I’m not going to lie, this was an incredibly hard and emotional Christmas. It’s hard not to think what this holiday would have looked like. My dad’s family would have been celebrating here with us this year. Christmas Eve, Mom and dad would be doing a whole serf and turf dinner. Grandma would have her cranberries and helping mom with a salad. After dinner, we’d watch Christmas Vacation while we nibbled on all grandma’s treats. Before it was too late, my dad would sneak off to wrap last minute presents and mom would stuff our stockings. The next morning the excitement and anticipation was enough to fill 10 coffee cups. Dad would put on the Santa hat and pass out presents. The big gifts were from Santa, didn’t matter how old we were. The energy in the room was always full of love, light and such gratitude.
It was my absolute favorite.
Our reality of any of that happening was far fetched and because of that, we debated canceling Christmas. We didn’t, of course.

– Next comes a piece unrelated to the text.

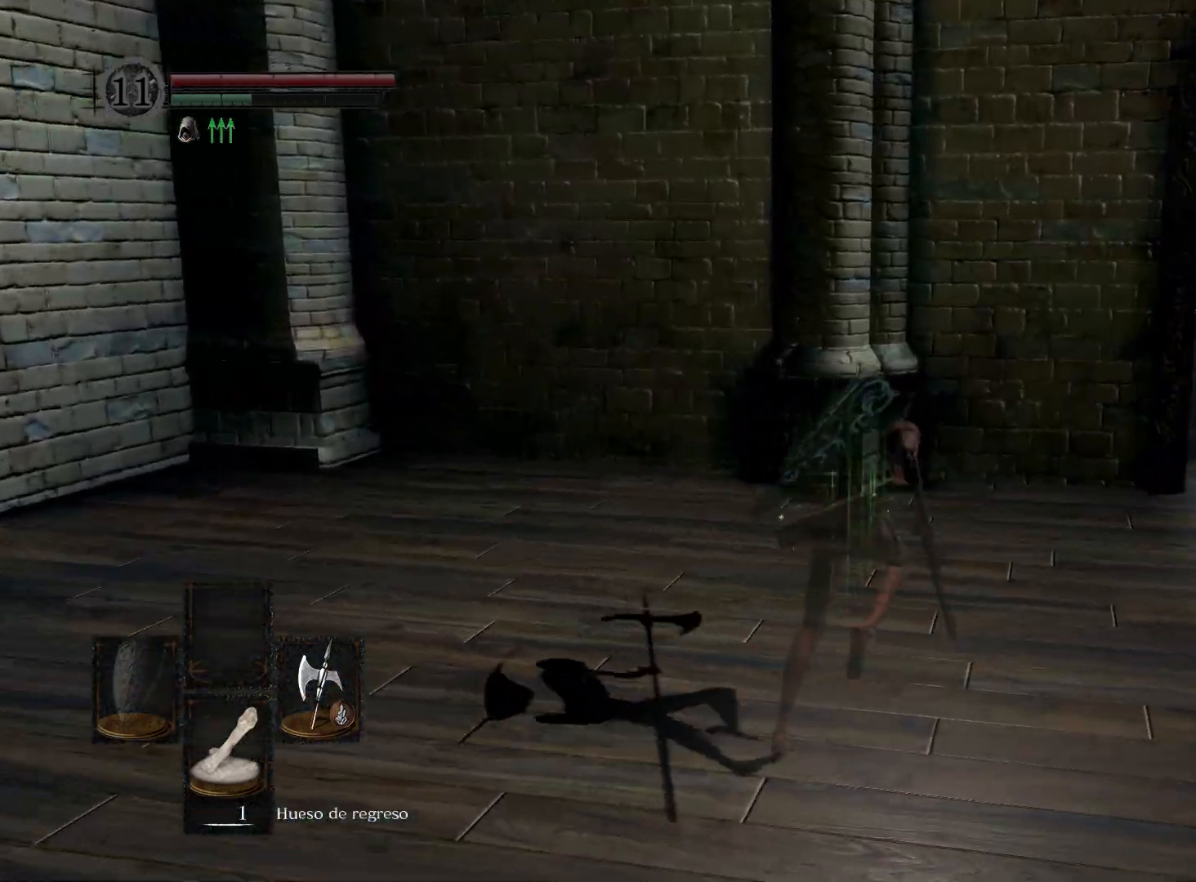
{"buttons": ["B"], "left_stick": "up-right", "right_stick": "center", "events": []}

It was important that we make it special for mom.
Leading up to Christmas, my mom’s helper came and put all the Christmas decorations up, her handyman dropped off a tree (AND decorated it), a few people left food and one person even offered to put together and drop off stockings for everyone. I tell you, it’s amazing all the love that surrounds this home.
To keep tradition, dad made his dad’s sheep dip (I still don’t know why the name, but it’s the best!) and I made his mom’s nibbling chex mix. I actually made two batches – one for here and the other for my in-laws.
This is a really special recipe (created by a very special person). Ever since I can remember, my grandma would bring an old tin full of her chex mix and a few other tins with her cookies every Christmas. It was always the same mix and cookies every year, and every year we’d with the biggest smiles plastered on our faces. It would be gone before the week ended.
Several years ago, I had my grandma show me her secrets with this mix. As we stood in my parent’s kitchen, my grandma was holding out a measuring spoon over the pan and the Worcestershire would just overflow. After she measured one spice, she’d put down the spoon and continue to add more. There was no measuring, but eyeballing. I started making this on my own when Ben and I couldn’t make it up for Christmas. I would always make a big batch and it would always bring me comfort. I’ve now done it enough with proper measurements that I can share the actual recipe.
Okay, so what makes this different from most chex mix is… curry powder. Yep. That and a bunch of love makes this mix the best.
And I’m sorry I’m not giving you a healthy new years recipe or resolutions. This is in fact the opposite. Lots of BUTTER.
I’m going into 2014 with family traditions, compassion and a hell of a lot of hope.
Happy New Year!
Grandma Toy’s “Nibbling Chex Mix”, Gluten-Free
If you’re not gluten-free, you can use all regular ingredients. Grandma’s traditional mix includes a box of wheat chex cereal.
Makes 10-12 cups
- 1 package Gluten-free Corn Chex (sometimes I’ll double. Our family loves the corn chex the most)
- 1 package Gluten-free Rice Chex
- 1 package long Gluten-free pretzels (Glutino)
- 1 package Gluten-free Cheerios (Nature’s Path GF O’s)
- 1 jar dry roasted peanuts
- 1 pound salted butter
- 4 tablespoons Gluten-free Worcestershire sauce
- 3 heaping teaspoons Curry powder
- 2 ½ teaspoons Chili powder
- 2 ½ teaspoons garlic salt
- ½ teaspoon Tabasco – add more if you like it spicy
*Need 2 large roasting pans or disposable foil pans from the grocery store (1 CT.)
Preheat oven to 200 degrees F.
Mix together corn chex, rice chex, pretzels, cheerios, and peanuts large roasting pan. Note: I’ll divide the cereal mix between two large pans so it’s not overflowing.
In a small pot, over medium/low heat, mix together the butter, Worcestershire sauce, curry, chili powder, garlic salt and Tabasco.
Using a ladle, pour the warm mixture a little at a time (stirring in between) slowly over cereal mix. Go back and forth between the two pans. Make sure to stir and scrape the sides so you don’t miss any of the sauce.
Bake for 2 to 3 hours, stirring every 30 minutes. Remove when it begins to golden slightly. … To brown the top a little more, increase the heat 250 degrees F and cook for the last 30 minutes. It will crisp up after it sits
Note: I used both our upper and lower oven, one pan in each. If you have multiple tins or just one oven, do one at a time or your cooking time may double)
Store in airtight container – good for about 3-4 weeks.